Due to the large number of previous studies realized in the coastal aquifer Motril-Salobreña (Granada, Spain) exhaustive chemical control reveals the existence of a maximun relative of salinity in the groundwater in the central sector, specifically in one well located more than 1500 meters far the coastline. Water is eventually pumped from this well for supplying Motril town needs.
First reports and publications point to the existence of a possible mixture of a freshwater and seawater, so a deeper study have been carried out into this issue. A three boreholes monitoring station was stablished along a perpendicular profile regarding the coastline, but also following groundwater flow lines. A monthly physicochemical control was done in each one of these point in different deeps during the 2014/2015 hydrological year. Mayor, minor and trace ions were determined in all samples, but in some of them the isotopes ratios δ 15Nnitrate, δ 18Onitrate, δ 11B, δ 34Ssulfate, δ 18Osulfate y 87Sr/ 86Sr were analyzed.
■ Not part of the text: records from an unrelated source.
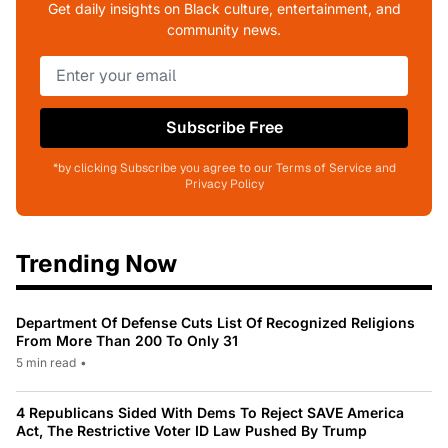
Get daily insights on Black culture, entertainment, and
community news.
Subscribe Free
*by clicking Subscribe you agree to our Terms of Service and
Privacy Policy
Trending Now
Department Of Defense Cuts List Of Recognized Religions
From More Than 200 To Only 31
5 min read
•
4 Republicans Sided With Dems To Reject SAVE America
Act, The Restrictive Voter ID Law Pushed By Trump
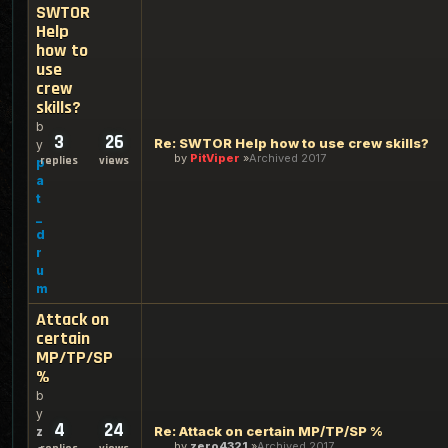
SWTOR
Help
how to
use
crew
skills?
b
3
26
Re: SWTOR Help how to use crew skills?
y
by
PitViper
Archived 2017
replies
views
p
a
t
_
d
r
u
m
Attack on
certain
MP/TP/SP
%
b
y
4
24
Re: Attack on certain MP/TP/SP %
z
by
zero4321
Archived 2017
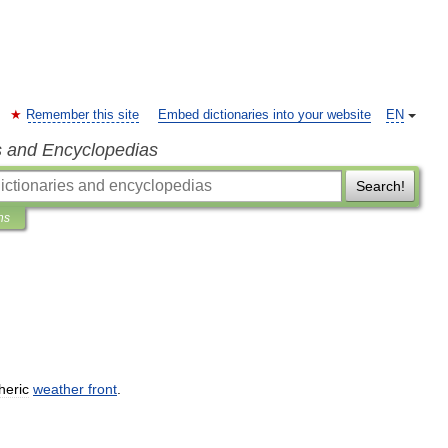
Remember this site
Embed dictionaries into your website
EN
s and Encyclopedias
Search!
ns
heric
weather
front
.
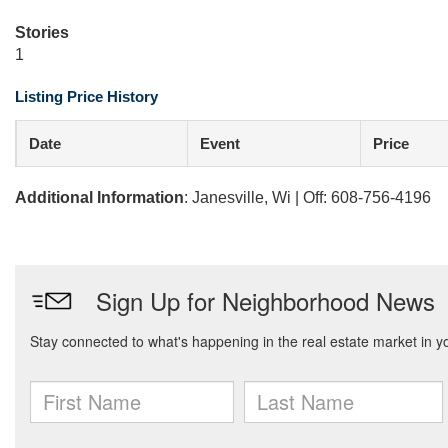
Stories
1
Listing Price History
Date
Event
Price
Additional Information
: Janesville, Wi | Off: 608-756-4196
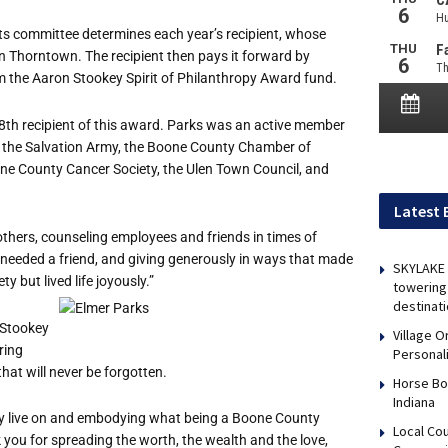
 committee determines each year’s recipient, whose
n Thorntown. The recipient then pays it forward by
rom the Aaron Stookey Spirit of Philanthropy Award fund.
18th recipient of this award. Parks was an active member
, the Salvation Army, the Boone County Chamber of
e County Cancer Society, the Ulen Town Council, and
Latest 
thers, counseling employees and friends in times of
 needed a friend, and giving generously in ways that made
SKYLAKE 
y but lived life joyously.”
towering 
destinati
 Stookey
Village 
ring
Personal
that will never be forgotten.
Horse Bo
Indiana
cy live on and embodying what being a Boone County
Local Co
 you for spreading the worth, the wealth and the love,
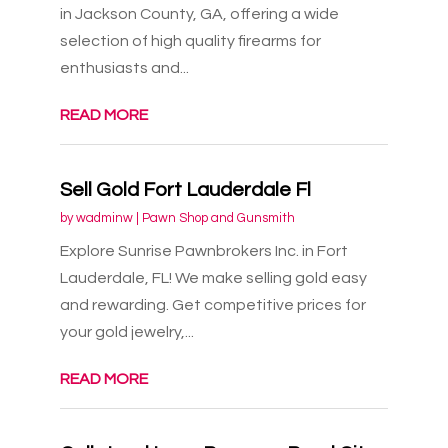
in Jackson County, GA, offering a wide
selection of high quality firearms for
enthusiasts and...
READ MORE
Sell Gold Fort Lauderdale Fl
by
wadminw
|
Pawn Shop and Gunsmith
Explore Sunrise Pawnbrokers Inc. in Fort
Lauderdale, FL! We make selling gold easy
and rewarding. Get competitive prices for
your gold jewelry,...
READ MORE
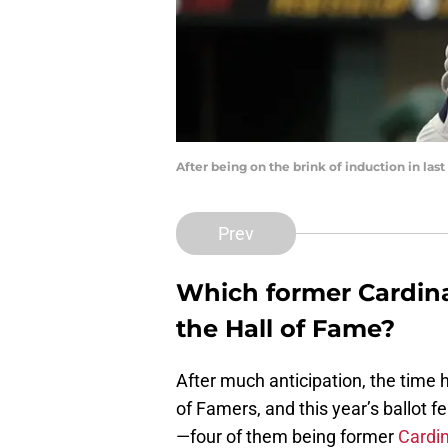
After being on the brink of induction in las
Prev
Which former Cardinal
the Hall of Fame?
After much anticipation, the time h
of Famers, and this year’s ballot f
—four of them being former
Cardin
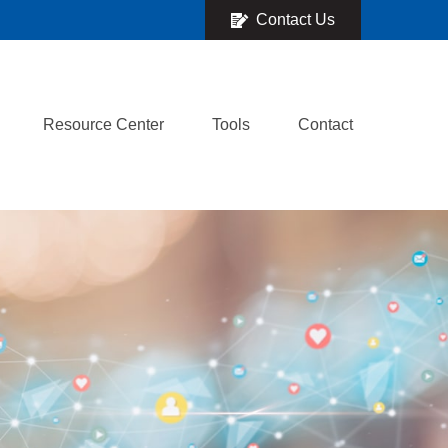
Contact Us
Resource Center
Tools
Contact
The results confirm that the anomaly is limited to the north of profile marked by the wells in this study, but they are not conclusive regarding the origin of this relatively high mineralization of water. However, results allow to discard present and old water mixture (connate or trapped water), as well as gypsum dissolution (due to the possible presence of this rock in the bottom of the aquifer), as sources of salinity.